Saturday, November 7, 2009

Luxuriating in Color

Before I fell for encaustic, I used to paint with oil. I still love the gooey mess of oil paint and the aphrodisical smell of it. So I dug out the oil paint to rework three paintings to submit them for jurying into the MassArt auction. (See my earlier post about it.)





"Sticky Situation", 24"x24", oil, cold wax and oilstick on panel






"Conjunction", 24"x24", oil, cold wax and oilstick on panel








"Glory Passed", 36"x36", oil, cold wax and oilstick on canvas




I did have fun playing around and obliterating the (failed) work underneath. It was a treat to see red and yellow again after all the somber browns and blacks I've been surrounded with. But it did make me appreciate all over again how easy cleanup is with encaustic.


Which one do you think they should pick?

Monday, November 2, 2009

A Little Out of the Ordinary

Every year I participate in two art auctions: one for my alma mater, Massachusetts College of Art, and the other Icons+Altars for the New Art Center in Newtonville, Mass.

The MassArt auction is now a Very Big Deal with expensive tickets required for admission to the auction, a festive buffet with wine, a well-known auctioneer and prime collectors attending. The auction is actually juried and requires that three images from each potential donor be submitted in advance so that one of the three may be selected if the artist is allowed to participate (i.e. donate). Both an online and a printed catalog are prepared, and images must be submitted in November for the early April event. I made three (reworked) oil paintings to submit for jurying but haven't photographed them yet. I'll show you when I do.




Home Sweet Home, encaustic with mixed media and found painting, 16 1/2"H x 6"W x 1"D. (In case you can't quite make them out, those are aligators or crocodiles swimming in the pool below the tranquil scene.) (And that's plastic lace so it shouldn't need laundering.)

But meanwhile, I sent off my piece above today for Icons+Altars. This event is not actually an auction because all the works are sold for one fixed price. (This year $250.) When you buy a ticket, you are entitled to draw a number which indicates the order in which you may select an artwork from the 107 pieces that have been donated. The work is supposed to represent either an icon or an altar and the size is to be kept fairly small, but after that, anything goes.

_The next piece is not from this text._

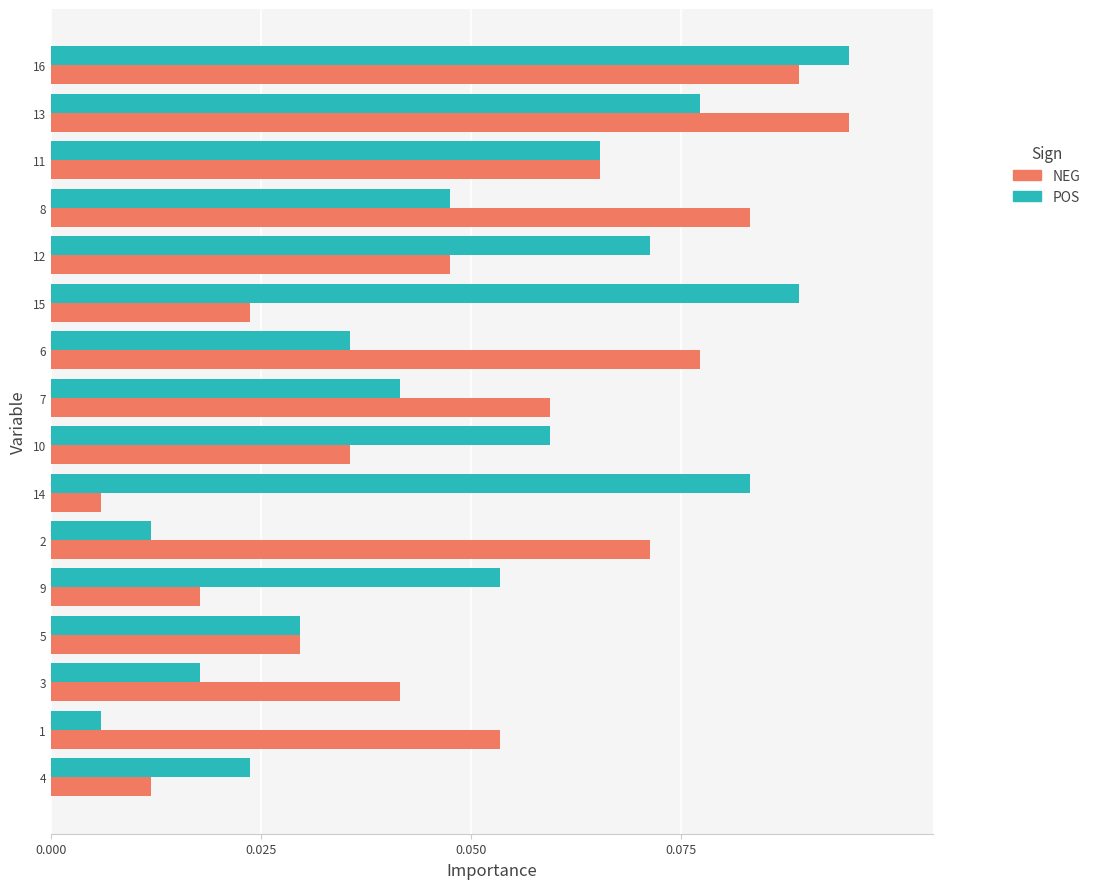

What is the sum of all POS values?

0.8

I usually spend an inordinate amount of time making the piece and get way too involved. This year wasn't too, too bad because I came across that saccharine painting in the cardboard pseudo-wood frame when I was clearing out my mother's apartment. It is actually 3D with dimensional mountains, birches and fence, and it looks just like our sweet little home (nestled close to the western Mass. Alps, on the shores of Lake Superior). It's truly an icon, representing both the idyllic vision of home we all have and the more realistic pool of aligators we find ourselves in after we own the damned thing.